▶ **Texte fourni**
_ _ _ _ _ _ _
L’Anthropos est cette espèce qui circule, se propage, s’en va puis s’installe quelque part.
Et des millions d’années plus tard, cela conduit à des circumnavigations (Odyssée autour de la Méditerranée, tour d’Afrique de Gama, tour du monde de Magalhaes, puis d’autres…) ou à des marches plus ou moins forcées à travers des continents. Lorsque ces déplacements ont échappé à l’univers des mythes et n’ont plus concerné des peuples entiers mais, relevant d’initiatives privées, ayant pour but la conquête ou le commerce - ce qui revient au même – ou plus rarement la simple connaissance qu’illustrent cependant Hérodote, Ibn Battuta ou quelques autres, on les a qualifiés de « voyages de découvertes » – terrestres comme ceux de Marco Polo ou maritimes – et désigné ceux qui les accomplissaient par le terme d’explorateurs. Prétention européenne : les grands voyageurs assimilés à des explorateurs y ont été considérés comme des découvreurs, des pionniers, en particulier depuis la fin du XVème siècle.
_ _ _ _ _ _ _
▶ **Enregistrements extraits**

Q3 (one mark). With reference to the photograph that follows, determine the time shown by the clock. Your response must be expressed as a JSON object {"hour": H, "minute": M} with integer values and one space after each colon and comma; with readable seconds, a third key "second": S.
_ _ _ _ _ _ _
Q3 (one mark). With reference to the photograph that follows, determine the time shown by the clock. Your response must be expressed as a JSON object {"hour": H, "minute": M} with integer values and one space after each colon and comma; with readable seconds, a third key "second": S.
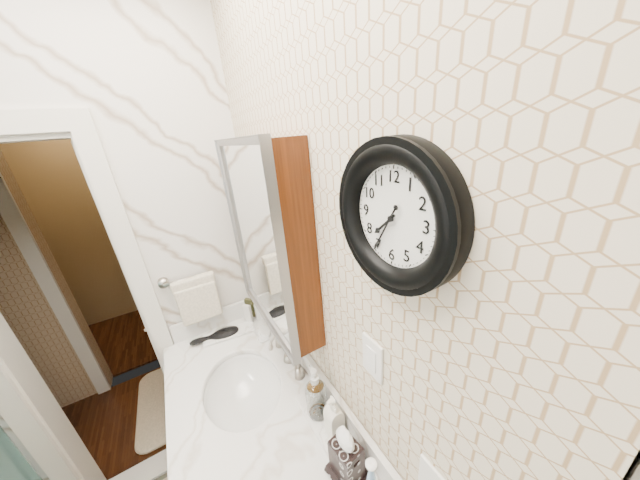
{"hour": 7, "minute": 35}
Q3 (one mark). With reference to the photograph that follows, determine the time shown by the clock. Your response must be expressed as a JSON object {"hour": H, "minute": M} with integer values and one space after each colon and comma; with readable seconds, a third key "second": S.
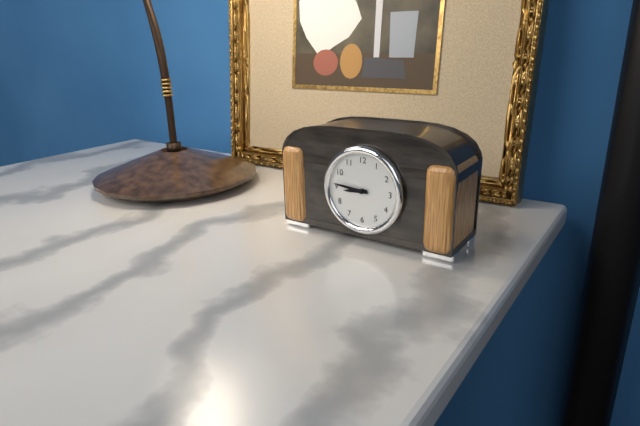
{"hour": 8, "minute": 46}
_ _ _ _ _ _ _
Transcrivez mot pour mot l’intégralité du texte fourni sur les voyages de découvertes.

▶ **Réponse proposée**
L’Anthropos est cette espèce qui circule, se propage, s’en va puis s’installe quelque part.
Et des millions d’années plus tard, cela conduit à des circumnavigations (Odyssée autour de la Méditerranée, tour d’Afrique de Gama, tour du monde de Magalhaes, puis d’autres…) ou à des marches plus ou moins forcées à travers des continents. Lorsque ces déplacements ont échappé à l’univers des mythes et n’ont plus concerné des peuples entiers mais, relevant d’initiatives privées, ayant pour but la conquête ou le commerce - ce qui revient au même – ou plus rarement la simple connaissance qu’illustrent cependant Hérodote, Ibn Battuta ou quelques autres, on les a qualifiés de « voyages de découvertes » – terrestres comme ceux de Marco Polo ou maritimes – et désigné ceux qui les accomplissaient par le terme d’explorateurs. Prétention européenne : les grands voyageurs assimilés à des explorateurs y ont été considérés comme des découvreurs, des pionniers, en particulier depuis la fin du XVème siècle.